▶ [Directions for this task]
Word for word, give the data again without its pictures.
<<<<
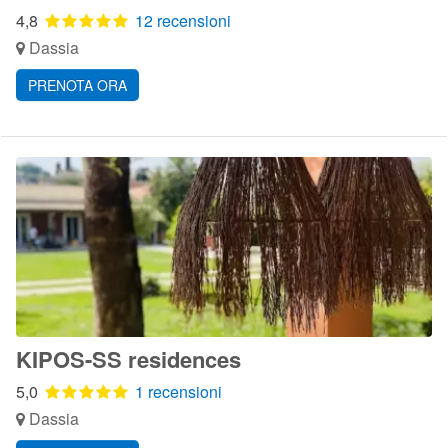
4,8
12 recensioni
Dassia
PRENOTA ORA
KIPOS-SS residences
5,0
1 recensioni
Dassia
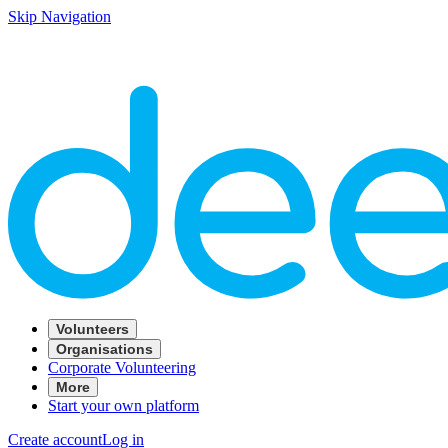
Skip Navigation
Volunteers
Organisations
Corporate Volunteering
More
Start your own platform
Create account
Log in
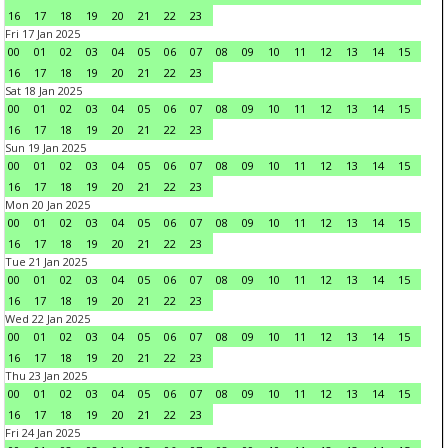
16
17
18
19
20
21
22
23
Fri 17 Jan 2025
00
01
02
03
04
05
06
07
08
09
10
11
12
13
14
15
16
17
18
19
20
21
22
23
Sat 18 Jan 2025
00
01
02
03
04
05
06
07
08
09
10
11
12
13
14
15
16
17
18
19
20
21
22
23
Sun 19 Jan 2025
00
01
02
03
04
05
06
07
08
09
10
11
12
13
14
15
16
17
18
19
20
21
22
23
Mon 20 Jan 2025
00
01
02
03
04
05
06
07
08
09
10
11
12
13
14
15
16
17
18
19
20
21
22
23
Tue 21 Jan 2025
00
01
02
03
04
05
06
07
08
09
10
11
12
13
14
15
16
17
18
19
20
21
22
23
Wed 22 Jan 2025
00
01
02
03
04
05
06
07
08
09
10
11
12
13
14
15
16
17
18
19
20
21
22
23
Thu 23 Jan 2025
00
01
02
03
04
05
06
07
08
09
10
11
12
13
14
15
16
17
18
19
20
21
22
23
Fri 24 Jan 2025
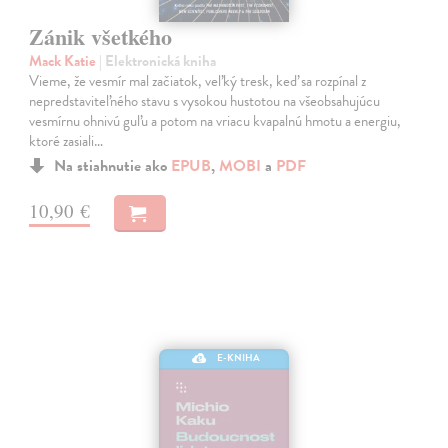
Zánik všetkého
Mack Katie
| Elektronická kniha
Vieme, že vesmír mal začiatok, veľký tresk, keď sa rozpínal z
nepredstaviteľného stavu s vysokou hustotou na všeobsahujúcu
vesmírnu ohnivú guľu a potom na vriacu kvapalnú hmotu a energiu,
ktoré zasiali…
Na stiahnutie ako
EPUB
,
MOBI
a
PDF
10,90 €
E-KNIHA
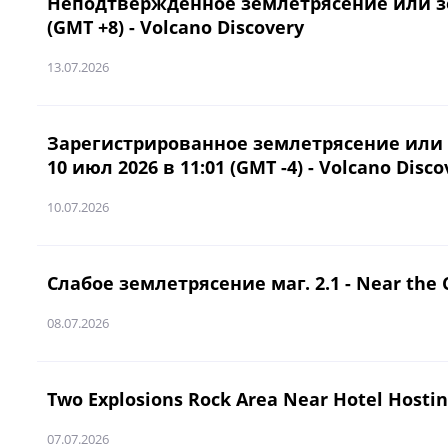
Неподтвержденное землетрясение или земл
(GMT +8) - Volcano Discovery
13.07.2026
Зарегистрированное землетрясение или сх
10 июл 2026 в 11:01 (GMT -4) - Volcano Disco
10.07.2026
Слабое землетрясение маг. 2.1 - Near the C
08.07.2026
Two Explosions Rock Area Near Hotel Host
07.07.2026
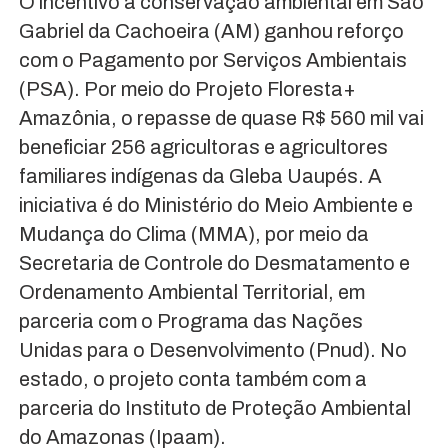
O incentivo à conservação ambiental em São
Gabriel da Cachoeira (AM) ganhou reforço
com o Pagamento por Serviços Ambientais
(PSA). Por meio do Projeto Floresta+
Amazônia, o repasse de quase R$ 560 mil vai
beneficiar 256 agricultoras e agricultores
familiares indígenas da Gleba Uaupés. A
iniciativa é do Ministério do Meio Ambiente e
Mudança do Clima (MMA), por meio da
Secretaria de Controle do Desmatamento e
Ordenamento Ambiental Territorial, em
parceria com o Programa das Nações
Unidas para o Desenvolvimento (Pnud). No
estado, o projeto conta também com a
parceria do Instituto de Proteção Ambiental
do Amazonas (Ipaam).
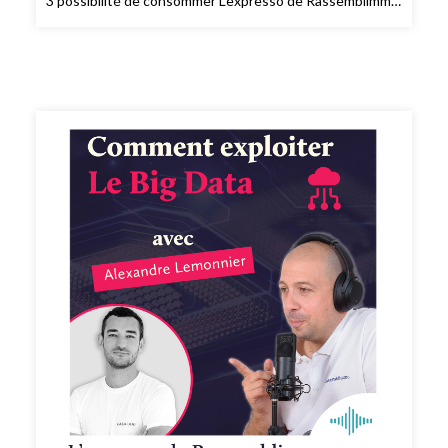
3 possibilité de consommer L’expresso de Rassemblimmo
👉 En live le mardi à 9h dans le groupe privé
Rassemblimmo sur Facebook (
https://www.facebook.com/groups/rassemblimmo/ ) 👉
En rediffusion sur la chaîne YouTube(
https://www.youtube.com/channel/UCThjBb57I1mnhblTkVRIf
) 👉 En version podcast audio sur votre plateforme
d'écoute favorite ! Que demander de plus !? Ah si !!
Peut-être mettre une note et un avis sur votre
plateforme de podcast pour le faire découvrir par
d'autres conseillers. Merci pour votre soutien. 🙏🏻 Si
vous voulez passer à l'action et bénéficier des meilleurs
conseils pour exploiter pleinement votre potentiel, vous
pouvez bénéficier d'un bilan offert avec un expert de
l’équipe. Cliquez ici pour réserver votre bilan(
https://meetings.hubspot.com/silvy/entretien-via-
podcast )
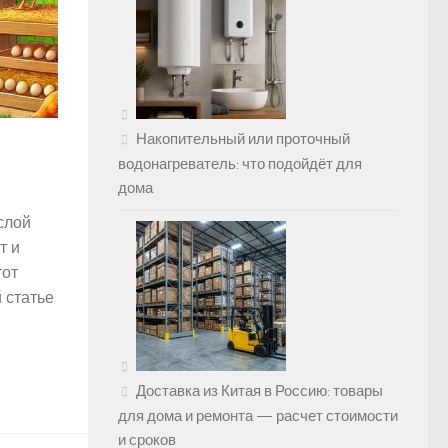
Накопительный или проточный
водонагреватель: что подойдёт для
дома
слой
т и
тот
 статье
Доставка из Китая в Россию: товары
для дома и ремонта — расчет стоимости
и сроков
>>>>
▶ [Solution for this problem]
4,8
12 recensioni
Dassia
PRENOTA ORA
KIPOS-SS residences
5,0
1 recensioni
Dassia
Skip Navigation
Volunteers
Organisations
Corporate Volunteering
More
Start your own platform
Create account
Log in
16
17
18
19
20
21
22
23
Fri 17 Jan 2025
00
01
02
03
04
05
06
07
08
09
10
11
12
13
14
15
16
17
18
19
20
21
22
23
Sat 18 Jan 2025
00
01
02
03
04
05
06
07
08
09
10
11
12
13
14
15
16
17
18
19
20
21
22
23
Sun 19 Jan 2025
00
01
02
03
04
05
06
07
08
09
10
11
12
13
14
15
16
17
18
19
20
21
22
23
Mon 20 Jan 2025
00
01
02
03
04
05
06
07
08
09
10
11
12
13
14
15
16
17
18
19
20
21
22
23
Tue 21 Jan 2025
00
01
02
03
04
05
06
07
08
09
10
11
12
13
14
15
16
17
18
19
20
21
22
23
Wed 22 Jan 2025
00
01
02
03
04
05
06
07
08
09
10
11
12
13
14
15
16
17
18
19
20
21
22
23
Thu 23 Jan 2025
00
01
02
03
04
05
06
07
08
09
10
11
12
13
14
15
16
17
18
19
20
21
22
23
Fri 24 Jan 2025
Zánik všetkého
Mack Katie
| Elektronická kniha
Vieme, že vesmír mal začiatok, veľký tresk, keď sa rozpínal z
nepredstaviteľného stavu s vysokou hustotou na všeobsahujúcu
vesmírnu ohnivú guľu a potom na vriacu kvapalnú hmotu a energiu,
ktoré zasiali…
Na stiahnutie ako
EPUB
,
MOBI
a
PDF
10,90 €
E-KNIHA
Неподтвержденное землетрясение или земл
(GMT +8) - Volcano Discovery
13.07.2026
Зарегистрированное землетрясение или сх
10 июл 2026 в 11:01 (GMT -4) - Volcano Disco
10.07.2026
Слабое землетрясение маг. 2.1 - Near the C
08.07.2026
Two Explosions Rock Area Near Hotel Host
07.07.2026
O incentivo à conservação ambiental em São
Gabriel da Cachoeira (AM) ganhou reforço
com o Pagamento por Serviços Ambientais
(PSA). Por meio do Projeto Floresta+
Amazônia, o repasse de quase R$ 560 mil vai
beneficiar 256 agricultoras e agricultores
familiares indígenas da Gleba Uaupés. A
iniciativa é do Ministério do Meio Ambiente e
Mudança do Clima (MMA), por meio da
Secretaria de Controle do Desmatamento e
Ordenamento Ambiental Territorial, em
parceria com o Programa das Nações
Unidas para o Desenvolvimento (Pnud). No
estado, o projeto conta também com a
parceria do Instituto de Proteção Ambiental
do Amazonas (Ipaam).
3 possibilité de consommer L’expresso de Rassemblimmo
👉 En live le mardi à 9h dans le groupe privé
Rassemblimmo sur Facebook (
https://www.facebook.com/groups/rassemblimmo/ ) 👉
En rediffusion sur la chaîne YouTube(
https://www.youtube.com/channel/UCThjBb57I1mnhblTkVRIf
) 👉 En version podcast audio sur votre plateforme
d'écoute favorite ! Que demander de plus !? Ah si !!
Peut-être mettre une note et un avis sur votre
plateforme de podcast pour le faire découvrir par
d'autres conseillers. Merci pour votre soutien. 🙏🏻 Si
vous voulez passer à l'action et bénéficier des meilleurs
conseils pour exploiter pleinement votre potentiel, vous
pouvez bénéficier d'un bilan offert avec un expert de
l’équipe. Cliquez ici pour réserver votre bilan(
https://meetings.hubspot.com/silvy/entretien-via-
podcast )
Накопительный или проточный
водонагреватель: что подойдёт для
дома
слой
т и
тот
 статье
Доставка из Китая в Россию: товары
для дома и ремонта — расчет стоимости
и сроков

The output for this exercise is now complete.